The current trend in the direction of regulating AI through legislation is doomed to fail if tries to address how AI works, if it tries to insert rules into a fundamentally non-rules based system. Instead, regulation should address how AI systems are used. The output of an AI system should be explicitly labeled as such. Entities that employ AI systems should be made explicitly liable for the decisions the systems make. They should be required to have a system in place whereby AI decisions can be appealed, with a humans managing the appeals process.
The inner workings of an AI system can’t be understood or explained, much less regulated, but the entities that employ them can be, and should be.
That said, artificial intelligence is not the aspect of digital technology that concerns me the most. I think AI will be easy to control if we just use it as a tool directed at specific problems under publicly known circumstances. That’s more likely every day given the increasing difficulty of hiding anything. What is more worrisome to me is the extent to which digital technology is permeating our lives. It’s becoming more and more likely that any built environment is capable of listening to us and responding. It’s not surveillance that concerns me. I was recently in a large room with a couple of young people, one of whom was in the room for the first time. He wanted to know the time and started shouting out, “Siri, Allexa,” until I pointed out the clock.

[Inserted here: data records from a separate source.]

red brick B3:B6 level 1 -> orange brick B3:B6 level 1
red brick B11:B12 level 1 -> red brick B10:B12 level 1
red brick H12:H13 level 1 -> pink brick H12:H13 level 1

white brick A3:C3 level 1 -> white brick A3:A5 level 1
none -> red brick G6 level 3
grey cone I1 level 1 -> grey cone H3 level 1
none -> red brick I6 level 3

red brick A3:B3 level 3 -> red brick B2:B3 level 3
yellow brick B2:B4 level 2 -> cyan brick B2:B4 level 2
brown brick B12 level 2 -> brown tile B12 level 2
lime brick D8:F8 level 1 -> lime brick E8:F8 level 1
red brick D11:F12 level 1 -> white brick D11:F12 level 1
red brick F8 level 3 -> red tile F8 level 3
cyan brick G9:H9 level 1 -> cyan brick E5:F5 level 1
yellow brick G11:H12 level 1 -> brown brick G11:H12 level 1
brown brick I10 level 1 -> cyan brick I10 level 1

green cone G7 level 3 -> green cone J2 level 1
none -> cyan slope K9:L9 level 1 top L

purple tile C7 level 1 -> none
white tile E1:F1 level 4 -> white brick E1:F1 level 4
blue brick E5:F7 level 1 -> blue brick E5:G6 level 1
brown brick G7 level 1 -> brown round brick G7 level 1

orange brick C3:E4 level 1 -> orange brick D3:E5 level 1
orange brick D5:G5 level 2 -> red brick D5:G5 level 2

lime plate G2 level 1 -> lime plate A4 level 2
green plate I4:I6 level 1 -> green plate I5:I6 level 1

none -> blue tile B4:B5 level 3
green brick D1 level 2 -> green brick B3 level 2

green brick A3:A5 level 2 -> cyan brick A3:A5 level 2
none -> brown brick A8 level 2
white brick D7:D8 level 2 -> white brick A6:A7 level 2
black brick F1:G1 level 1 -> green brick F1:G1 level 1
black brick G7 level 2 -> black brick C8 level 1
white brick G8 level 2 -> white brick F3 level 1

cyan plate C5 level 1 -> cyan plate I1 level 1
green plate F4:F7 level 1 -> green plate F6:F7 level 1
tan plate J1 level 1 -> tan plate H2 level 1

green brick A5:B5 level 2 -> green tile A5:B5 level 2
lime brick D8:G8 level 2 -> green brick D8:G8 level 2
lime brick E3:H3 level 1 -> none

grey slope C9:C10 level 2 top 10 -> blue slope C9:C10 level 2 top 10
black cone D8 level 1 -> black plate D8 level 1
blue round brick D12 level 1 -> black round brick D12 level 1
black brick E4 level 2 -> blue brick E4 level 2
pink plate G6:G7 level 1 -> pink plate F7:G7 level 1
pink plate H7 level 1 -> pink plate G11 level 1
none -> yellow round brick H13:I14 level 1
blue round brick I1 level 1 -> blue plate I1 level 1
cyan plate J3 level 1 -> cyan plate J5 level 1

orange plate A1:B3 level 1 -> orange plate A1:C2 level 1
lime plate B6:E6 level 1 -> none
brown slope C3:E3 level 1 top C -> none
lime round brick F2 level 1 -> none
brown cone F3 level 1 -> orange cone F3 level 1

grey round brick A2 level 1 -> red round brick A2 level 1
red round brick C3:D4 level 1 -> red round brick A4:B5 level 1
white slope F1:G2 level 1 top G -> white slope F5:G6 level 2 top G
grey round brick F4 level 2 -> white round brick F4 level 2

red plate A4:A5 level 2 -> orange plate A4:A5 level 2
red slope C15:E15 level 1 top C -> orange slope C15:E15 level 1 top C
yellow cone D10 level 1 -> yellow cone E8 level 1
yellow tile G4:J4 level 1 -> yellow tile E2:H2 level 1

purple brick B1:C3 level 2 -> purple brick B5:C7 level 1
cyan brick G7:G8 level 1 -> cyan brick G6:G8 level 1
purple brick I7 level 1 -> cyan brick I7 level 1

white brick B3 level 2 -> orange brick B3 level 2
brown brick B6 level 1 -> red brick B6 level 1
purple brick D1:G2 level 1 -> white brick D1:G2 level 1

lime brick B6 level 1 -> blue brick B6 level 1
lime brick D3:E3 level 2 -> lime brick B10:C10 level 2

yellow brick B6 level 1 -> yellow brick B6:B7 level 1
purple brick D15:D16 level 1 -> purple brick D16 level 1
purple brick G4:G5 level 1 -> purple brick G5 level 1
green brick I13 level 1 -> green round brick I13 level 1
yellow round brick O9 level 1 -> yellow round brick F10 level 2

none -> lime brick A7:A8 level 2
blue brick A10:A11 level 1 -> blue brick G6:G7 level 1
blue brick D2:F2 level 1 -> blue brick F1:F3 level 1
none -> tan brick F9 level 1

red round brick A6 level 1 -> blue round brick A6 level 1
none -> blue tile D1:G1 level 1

He quite reasonably thought there was a good chance that the digital world as present in the room as he and I.
This is an entirely new condition. Homo sapiens evolved in a natural environment. It’s what our biological and psychological systems are prepared for. Our minds aren’t adapted to an environment that is ready at every moment to serve us personally, but is not itself a person and is at least potentially present everywhere we go. Combine that with facial recognition and soon every room you enter will know you’re there and present you with a personalized list of all the options available to you in that room. No searching, no discovery. No interaction with the unknown. Everything tailored to the individual.
That will change us. There will be a constant mismatch between what we’re adapted to do for ourselves and what the environment will do for us. I don’t know where it will lead, but I can’t believe that it will be universally good for us. I’m not confident leaving it up to market forces that will encourage a race to the very bottom to produce the most unhealthy products and life styles. It may already be too late to try to steer the progress of this technology, but that doesn’t excuse us from trying.
Lou Conover, has been a resident of Amherst since 1986, had a twenty year career in software, followed by twelve years teaching mathematics in China, and retired five years ago. He currently spends his time writing and making music and art. Some of his work can be seen at shingledesigns.com.
I recommend two additional references to help folks think about the challenges that AI poses and whether we ought to be worried about it and paying closer attention.
Today’s (5/30) The Daily, from the New York Times, entitled, The Godfather of AI Has Some Regrets, features an interview with Geoffrey Hinton who helped invent the technology behind ChatGPT. https://www.nytimes.com/2023/05/30/podcasts/the-daily/chatgpt-hinton-ai.html. It’s about 30 min long and worth the time.
And there was a humorous article in Sunday’s NYT (though apparently not humorous for the attorney in question) about a lawyer who had ChatGPT write a court filing for him. It did not go well. The AI made up all of the case law it quoted and the lawyer is now facing discipline.